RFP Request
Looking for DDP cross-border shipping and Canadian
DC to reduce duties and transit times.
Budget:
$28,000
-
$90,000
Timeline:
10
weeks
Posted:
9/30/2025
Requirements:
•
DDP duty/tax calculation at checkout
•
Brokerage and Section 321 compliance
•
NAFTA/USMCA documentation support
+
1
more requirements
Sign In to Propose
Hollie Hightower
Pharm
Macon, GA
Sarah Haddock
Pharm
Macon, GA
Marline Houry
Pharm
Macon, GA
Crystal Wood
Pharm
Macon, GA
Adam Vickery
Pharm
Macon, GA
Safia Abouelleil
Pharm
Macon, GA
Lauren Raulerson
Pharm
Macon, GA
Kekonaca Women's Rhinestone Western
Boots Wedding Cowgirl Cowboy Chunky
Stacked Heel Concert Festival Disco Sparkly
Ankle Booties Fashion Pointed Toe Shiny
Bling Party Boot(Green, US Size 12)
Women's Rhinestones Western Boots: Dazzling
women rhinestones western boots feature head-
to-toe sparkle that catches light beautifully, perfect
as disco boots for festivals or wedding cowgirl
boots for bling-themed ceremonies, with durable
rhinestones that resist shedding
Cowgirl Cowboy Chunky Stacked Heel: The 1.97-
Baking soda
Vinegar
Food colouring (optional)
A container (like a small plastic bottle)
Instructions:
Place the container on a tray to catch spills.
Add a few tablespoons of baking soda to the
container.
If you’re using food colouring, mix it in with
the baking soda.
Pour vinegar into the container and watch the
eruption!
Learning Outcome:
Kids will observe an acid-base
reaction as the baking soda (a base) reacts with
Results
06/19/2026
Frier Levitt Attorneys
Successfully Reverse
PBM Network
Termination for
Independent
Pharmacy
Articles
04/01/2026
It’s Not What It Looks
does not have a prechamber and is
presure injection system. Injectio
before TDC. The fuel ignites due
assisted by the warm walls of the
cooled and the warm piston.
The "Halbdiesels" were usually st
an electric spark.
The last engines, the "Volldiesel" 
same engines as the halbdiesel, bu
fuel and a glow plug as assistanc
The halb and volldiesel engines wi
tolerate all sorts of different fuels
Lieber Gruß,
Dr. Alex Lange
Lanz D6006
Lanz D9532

********************

• WORK INSTRUCTION:
Quote the material word for word, from its first line up to and including the line containing "does not have a prechamber and is".

• RESULT OF THIS TASK:
RFP Request
Looking for DDP cross-border shipping and Canadian
DC to reduce duties and transit times.
Budget:
$28,000
-
$90,000
Timeline:
10
weeks
Posted:
9/30/2025
Requirements:
•
DDP duty/tax calculation at checkout
•
Brokerage and Section 321 compliance
•
NAFTA/USMCA documentation support
+
1
more requirements
Sign In to Propose
Hollie Hightower
Pharm
Macon, GA
Sarah Haddock
Pharm
Macon, GA
Marline Houry
Pharm
Macon, GA
Crystal Wood
Pharm
Macon, GA
Adam Vickery
Pharm
Macon, GA
Safia Abouelleil
Pharm
Macon, GA
Lauren Raulerson
Pharm
Macon, GA
Kekonaca Women's Rhinestone Western
Boots Wedding Cowgirl Cowboy Chunky
Stacked Heel Concert Festival Disco Sparkly
Ankle Booties Fashion Pointed Toe Shiny
Bling Party Boot(Green, US Size 12)
Women's Rhinestones Western Boots: Dazzling
women rhinestones western boots feature head-
to-toe sparkle that catches light beautifully, perfect
as disco boots for festivals or wedding cowgirl
boots for bling-themed ceremonies, with durable
rhinestones that resist shedding
Cowgirl Cowboy Chunky Stacked Heel: The 1.97-
Baking soda
Vinegar
Food colouring (optional)
A container (like a small plastic bottle)
Instructions:
Place the container on a tray to catch spills.
Add a few tablespoons of baking soda to the
container.
If you’re using food colouring, mix it in with
the baking soda.
Pour vinegar into the container and watch the
eruption!
Learning Outcome:
Kids will observe an acid-base
reaction as the baking soda (a base) reacts with
Results
06/19/2026
Frier Levitt Attorneys
Successfully Reverse
PBM Network
Termination for
Independent
Pharmacy
Articles
04/01/2026
It’s Not What It Looks
does not have a prechamber and is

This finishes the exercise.